(Record set Opens)

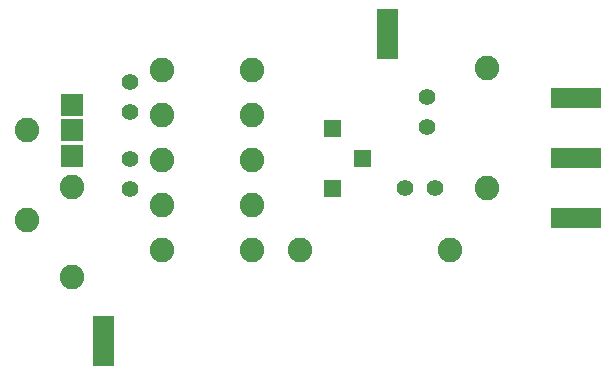
<source format=gts>
G04 Layer: TopSolderMaskLayer*
G04 EasyEDA v6.4.7, 2020-09-29T10:47:40+03:00*
G04 c168c89dab9346539a0f0a4d02725cba,e225996ff9fb4a0db64c6d6541834e49,10*
G04 Gerber Generator version 0.2*
G04 Scale: 100 percent, Rotated: No, Reflected: No *
G04 Dimensions in millimeters *
G04 leading zeros omitted , absolute positions ,3 integer and 3 decimal *
%FSLAX33Y33*%
%MOMM*%
G90*
D02*

%ADD26R,4.267200X1.727200*%
%ADD27C,1.397000*%
%ADD28C,2.082800*%

%LPD*%
G36*
G01X56100Y873D02*
G01X56100Y5140D01*
G01X57828Y5140D01*
G01X57828Y873D01*
G01X56100Y873D01*
G37*
G36*
G01X94863Y22717D02*
G01X94863Y24444D01*
G01X99131Y24444D01*
G01X99131Y22717D01*
G01X94863Y22717D01*
G37*
G36*
G01X80170Y26857D02*
G01X80170Y31125D01*
G01X81897Y31125D01*
G01X81897Y26857D01*
G01X80170Y26857D01*
G37*
G54D27*
G01X82476Y15930D03*
G01X85016Y15930D03*
G01X84386Y23619D03*
G01X84386Y21079D03*
G54D28*
G01X61930Y22138D03*
G01X69550Y22138D03*
G01X61902Y25961D03*
G01X69522Y25961D03*
G01X69550Y18328D03*
G01X61930Y18328D03*
G54D27*
G01X59220Y15857D03*
G01X59220Y18397D03*
G54D28*
G01X69550Y14518D03*
G01X61930Y14518D03*
G01X54302Y8387D03*
G01X54302Y16007D03*
G01X69550Y10708D03*
G01X61930Y10708D03*
G54D27*
G01X59209Y22367D03*
G01X59209Y24907D03*
G36*
G01X75658Y15224D02*
G01X75658Y16639D01*
G01X77073Y16639D01*
G01X77073Y15224D01*
G01X75658Y15224D01*
G37*
G36*
G01X78198Y17764D02*
G01X78198Y19179D01*
G01X79613Y19179D01*
G01X79613Y17764D01*
G01X78198Y17764D01*
G37*
G36*
G01X75658Y20304D02*
G01X75658Y21719D01*
G01X77073Y21719D01*
G01X77073Y20304D01*
G01X75658Y20304D01*
G37*
G54D28*
G01X50502Y13246D03*
G01X50502Y20866D03*
G36*
G01X53365Y22059D02*
G01X53365Y23939D01*
G01X55245Y23939D01*
G01X55245Y22059D01*
G01X53365Y22059D01*
G37*
G36*
G01X53365Y19900D02*
G01X53365Y21780D01*
G01X55245Y21780D01*
G01X55245Y19900D01*
G01X53365Y19900D01*
G37*
G36*
G01X53365Y17741D02*
G01X53365Y19621D01*
G01X55245Y19621D01*
G01X55245Y17741D01*
G01X53365Y17741D01*
G37*
G54D26*
G01X96997Y13390D03*
G01X96997Y18470D03*
G54D28*
G01X73649Y10708D03*
G01X86349Y10708D03*
G01X89415Y26100D03*
G01X89415Y15930D03*
M00*
M02*

</source>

(Record set Closes)

Required action:
Set down exactly and only the lines from the start of the entries above through the line containing "G04 Dimensions in millimeters *", both ends included, omitting the pictures.

Expected answer:
<source format=gts>
G04 Layer: TopSolderMaskLayer*
G04 EasyEDA v6.4.7, 2020-09-29T10:47:40+03:00*
G04 c168c89dab9346539a0f0a4d02725cba,e225996ff9fb4a0db64c6d6541834e49,10*
G04 Gerber Generator version 0.2*
G04 Scale: 100 percent, Rotated: No, Reflected: No *
G04 Dimensions in millimeters *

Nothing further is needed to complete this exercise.